San Francisco

Endangered Comic Shop Weathers Minimum Wage Increase With Graphic Novel Club

Comix Experience has started a graphic novel club in order to tackle the $80,000 more per year the owner says he needs to generate to weather the minimum wage increases underway in San Francisco.

The retailer, which has two locations in San Francisco, was inspired by an endangered science fiction bookstore called Borderlands, which sold sponsorships to customers earlier this year in order to survive.

Owner Brian Hibbs told Hoodline that he needs to sell more than 334 yearly memberships at a cost of $240 to the graphic novel club in order to afford the minimum wage increase.
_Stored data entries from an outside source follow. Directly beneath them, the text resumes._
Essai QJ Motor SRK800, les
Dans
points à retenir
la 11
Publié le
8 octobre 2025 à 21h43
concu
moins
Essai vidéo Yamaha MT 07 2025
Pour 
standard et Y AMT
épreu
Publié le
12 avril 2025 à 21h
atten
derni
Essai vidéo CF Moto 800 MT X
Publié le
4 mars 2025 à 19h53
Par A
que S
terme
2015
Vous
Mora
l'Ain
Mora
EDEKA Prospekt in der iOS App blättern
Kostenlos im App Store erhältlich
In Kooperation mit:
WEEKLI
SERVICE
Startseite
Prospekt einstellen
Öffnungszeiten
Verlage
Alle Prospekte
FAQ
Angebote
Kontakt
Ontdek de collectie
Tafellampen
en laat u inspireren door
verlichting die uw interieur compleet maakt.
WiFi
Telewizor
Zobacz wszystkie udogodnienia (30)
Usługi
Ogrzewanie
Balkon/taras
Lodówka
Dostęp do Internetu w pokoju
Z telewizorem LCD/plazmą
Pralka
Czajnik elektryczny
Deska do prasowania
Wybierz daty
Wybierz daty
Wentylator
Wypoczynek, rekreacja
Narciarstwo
Monthly memberships which offer one graphic novel each month cost $25.

Under the new ordinance, minimum wage in San Francisco is set to rise to $12.25 on May 1 and will go up each year until it hits $15 per hour on July 1, 2018.
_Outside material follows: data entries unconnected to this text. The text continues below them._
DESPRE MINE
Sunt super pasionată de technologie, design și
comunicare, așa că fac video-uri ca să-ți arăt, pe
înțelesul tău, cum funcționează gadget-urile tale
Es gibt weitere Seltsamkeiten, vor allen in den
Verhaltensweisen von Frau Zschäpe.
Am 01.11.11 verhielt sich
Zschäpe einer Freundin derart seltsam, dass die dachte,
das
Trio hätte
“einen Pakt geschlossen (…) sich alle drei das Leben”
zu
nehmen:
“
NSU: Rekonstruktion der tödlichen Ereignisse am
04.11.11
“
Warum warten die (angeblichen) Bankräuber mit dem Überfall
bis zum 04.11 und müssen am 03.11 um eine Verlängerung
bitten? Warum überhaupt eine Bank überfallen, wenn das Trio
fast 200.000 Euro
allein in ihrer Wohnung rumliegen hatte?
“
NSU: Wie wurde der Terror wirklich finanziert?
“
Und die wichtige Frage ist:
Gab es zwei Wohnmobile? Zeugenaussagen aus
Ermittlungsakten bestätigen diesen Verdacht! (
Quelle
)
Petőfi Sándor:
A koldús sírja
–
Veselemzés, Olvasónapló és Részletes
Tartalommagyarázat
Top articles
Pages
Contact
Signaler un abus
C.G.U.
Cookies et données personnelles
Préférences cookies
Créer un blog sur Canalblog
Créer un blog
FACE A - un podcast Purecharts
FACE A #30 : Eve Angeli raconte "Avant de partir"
Hibbs is happy to have found a potential solution that reflects the company's core values.

"We don't sell comics merely to make money from them — we sell comics because we literally can't think of a better way to spend our days than communicating the boundless love we feel for great comics and their amazing creators," he wrote on the graphic novel club website. "Every member of our staff feels just the same way: We burn for comics, and we want to ignite your passion for the best that our medium has to offer!"